[The records]

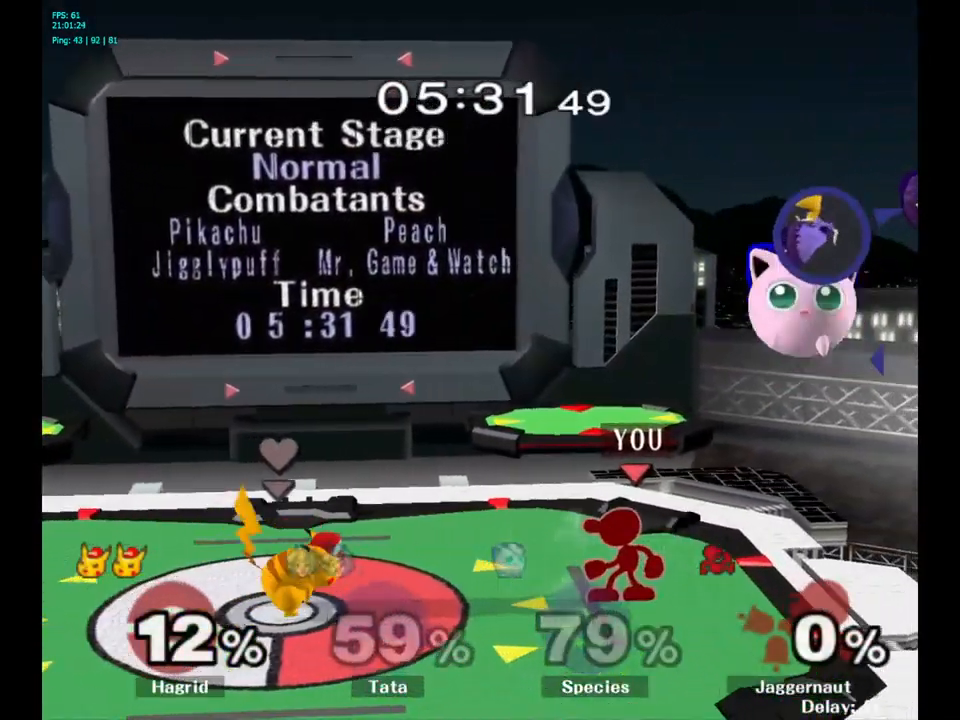
{"buttons": ["A"], "left_stick": "center", "right_stick": "center", "events": [[350, "Y", "down"], [367, "Y", "up"], [467, "A", "down"]]}
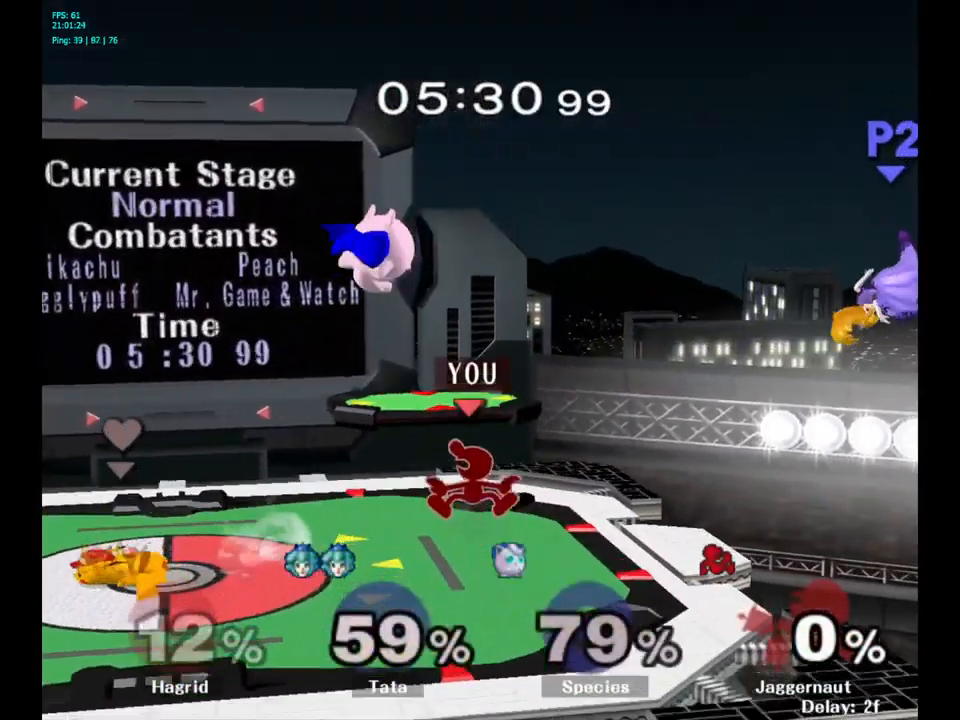
{"buttons": ["R1"], "left_stick": "right", "right_stick": "center", "events": [[34, "A", "up"], [150, "left_stick", "up-right"], [250, "left_stick", "right"], [350, "R1", "down"]]}
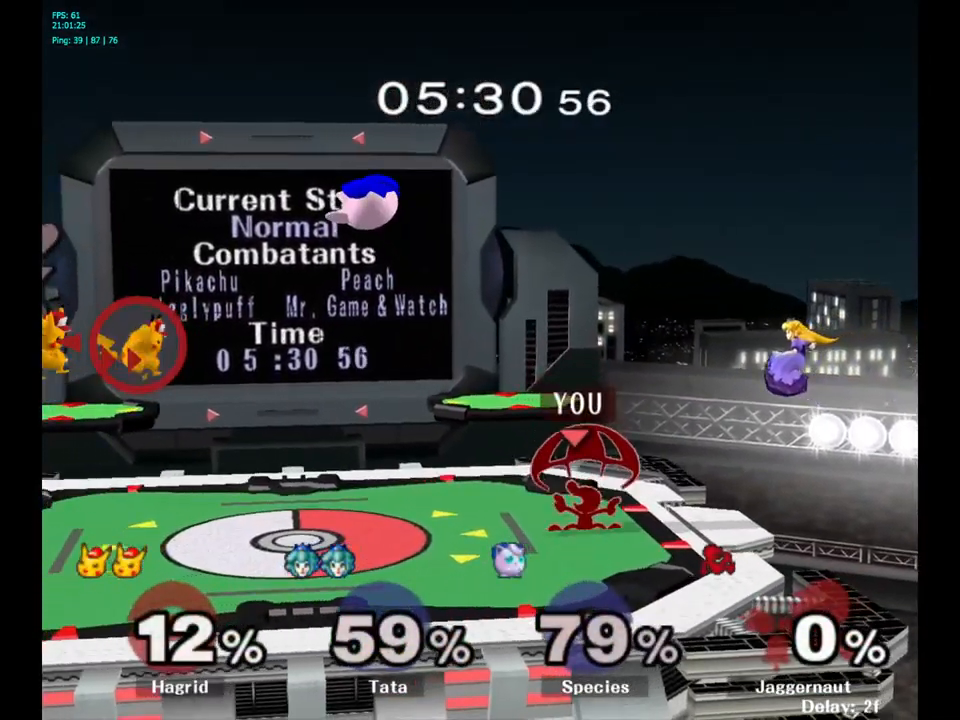
{"buttons": ["A"], "left_stick": "up", "right_stick": "center", "events": [[67, "R1", "up"], [67, "left_stick", "center"], [217, "left_stick", "up"], [284, "A", "down"], [351, "A", "up"], [451, "A", "down"]]}
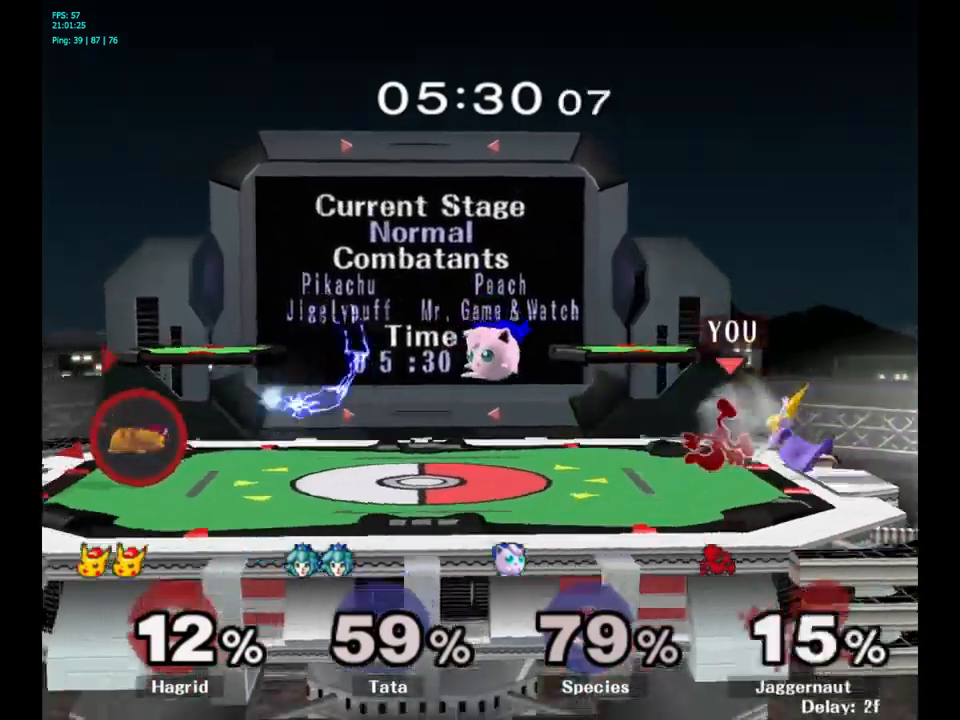
{"buttons": ["R1"], "left_stick": "center", "right_stick": "center", "events": [[67, "A", "up"], [167, "left_stick", "center"], [400, "R1", "down"]]}
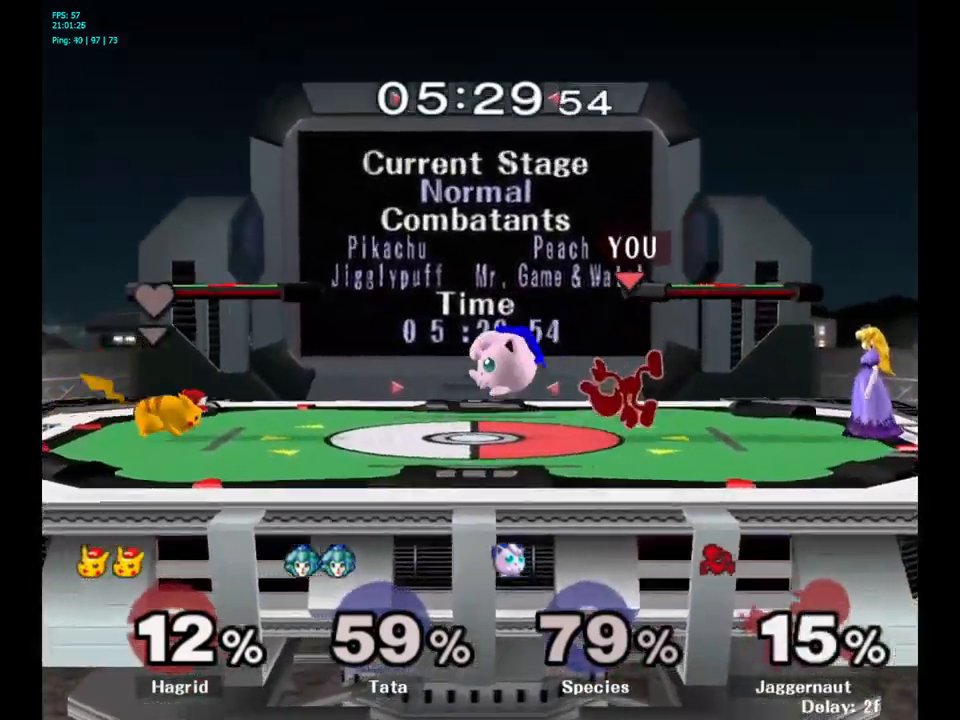
{"buttons": [], "left_stick": "center", "right_stick": "center", "events": [[183, "R1", "up"]]}
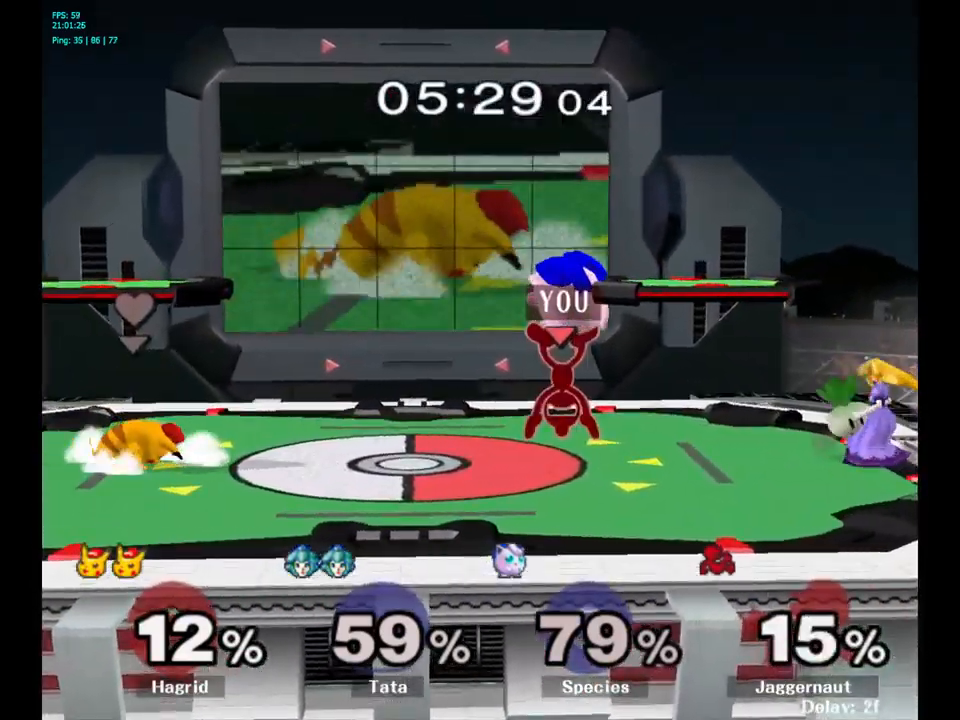
{"buttons": [], "left_stick": "right", "right_stick": "center", "events": [[67, "left_stick", "right"], [83, "Y", "down"], [100, "Y", "up"], [200, "A", "down"], [300, "A", "up"]]}
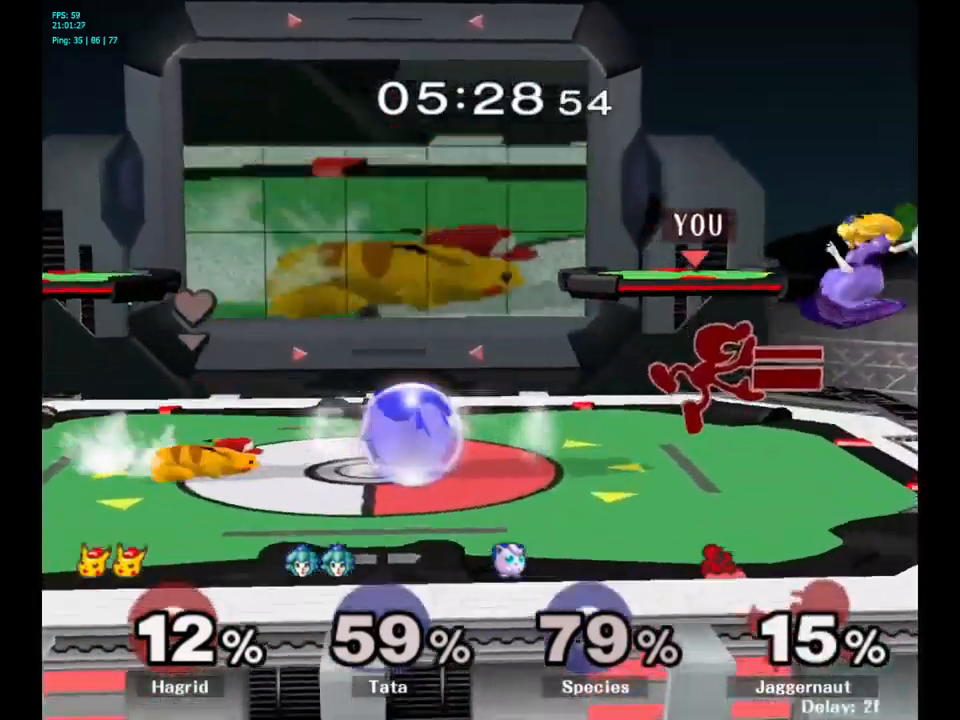
{"buttons": ["R1"], "left_stick": "center", "right_stick": "center", "events": [[150, "R1", "down"], [183, "left_stick", "down"], [333, "left_stick", "center"]]}
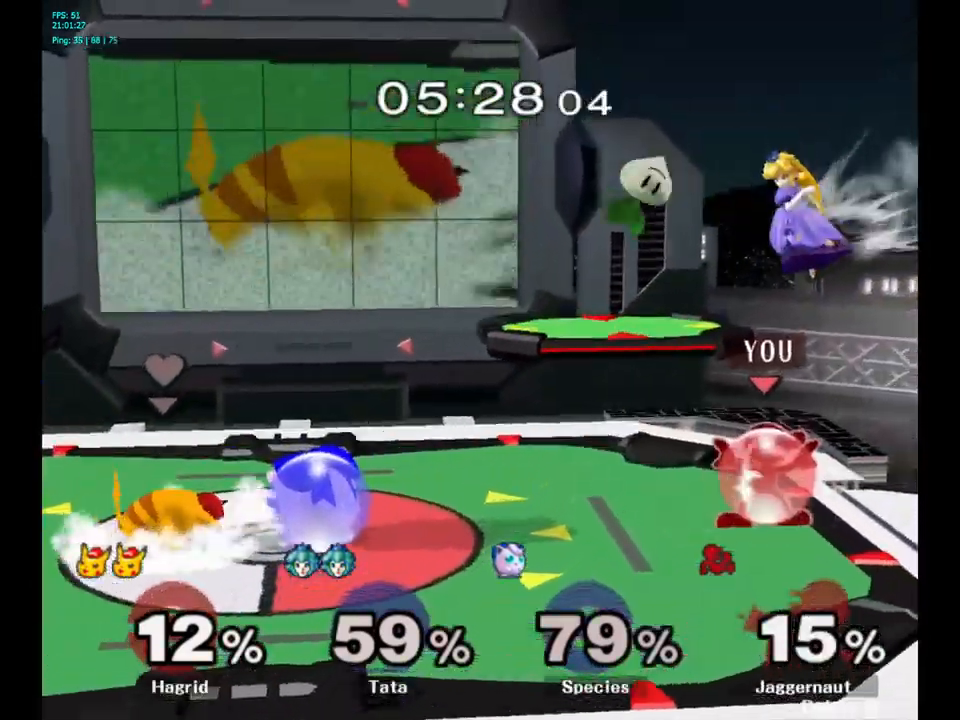
{"buttons": ["R1"], "left_stick": "center", "right_stick": "center", "events": [[217, "R1", "up"], [383, "R1", "down"]]}
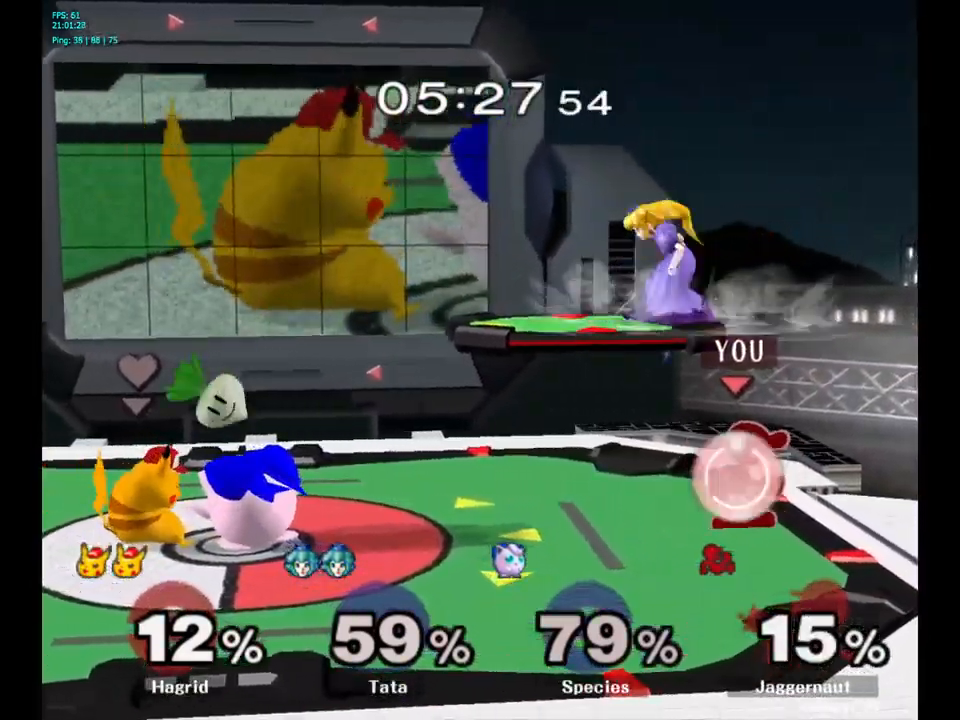
{"buttons": [], "left_stick": "center", "right_stick": "center", "events": [[83, "R1", "up"]]}
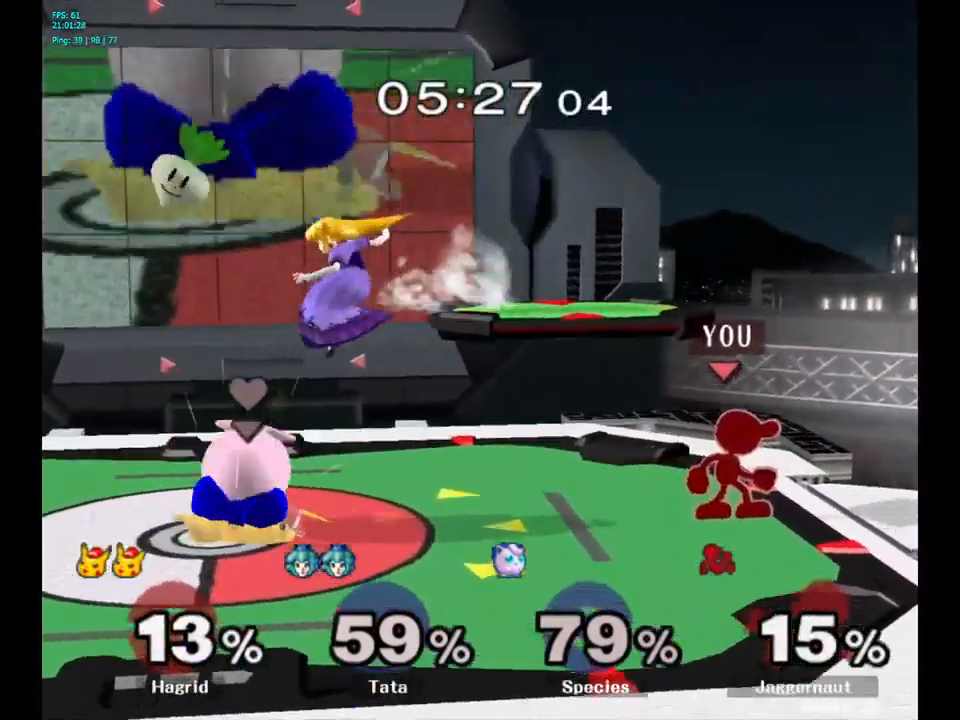
{"buttons": [], "left_stick": "left", "right_stick": "center", "events": [[50, "Y", "down"], [50, "left_stick", "left"], [83, "Y", "up"], [183, "A", "down"], [183, "left_stick", "center"], [233, "A", "up"], [350, "left_stick", "left"]]}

[/The records]

Exercise description: Restate the data above verbatim, skipping every image.

Task result:
{"buttons": ["A"], "left_stick": "center", "right_stick": "center", "events": [[350, "Y", "down"], [367, "Y", "up"], [467, "A", "down"]]}
{"buttons": ["R1"], "left_stick": "right", "right_stick": "center", "events": [[34, "A", "up"], [150, "left_stick", "up-right"], [250, "left_stick", "right"], [350, "R1", "down"]]}
{"buttons": ["A"], "left_stick": "up", "right_stick": "center", "events": [[67, "R1", "up"], [67, "left_stick", "center"], [217, "left_stick", "up"], [284, "A", "down"], [351, "A", "up"], [451, "A", "down"]]}
{"buttons": ["R1"], "left_stick": "center", "right_stick": "center", "events": [[67, "A", "up"], [167, "left_stick", "center"], [400, "R1", "down"]]}
{"buttons": [], "left_stick": "center", "right_stick": "center", "events": [[183, "R1", "up"]]}
{"buttons": [], "left_stick": "right", "right_stick": "center", "events": [[67, "left_stick", "right"], [83, "Y", "down"], [100, "Y", "up"], [200, "A", "down"], [300, "A", "up"]]}
{"buttons": ["R1"], "left_stick": "center", "right_stick": "center", "events": [[150, "R1", "down"], [183, "left_stick", "down"], [333, "left_stick", "center"]]}
{"buttons": ["R1"], "left_stick": "center", "right_stick": "center", "events": [[217, "R1", "up"], [383, "R1", "down"]]}
{"buttons": [], "left_stick": "center", "right_stick": "center", "events": [[83, "R1", "up"]]}
{"buttons": [], "left_stick": "left", "right_stick": "center", "events": [[50, "Y", "down"], [50, "left_stick", "left"], [83, "Y", "up"], [183, "A", "down"], [183, "left_stick", "center"], [233, "A", "up"], [350, "left_stick", "left"]]}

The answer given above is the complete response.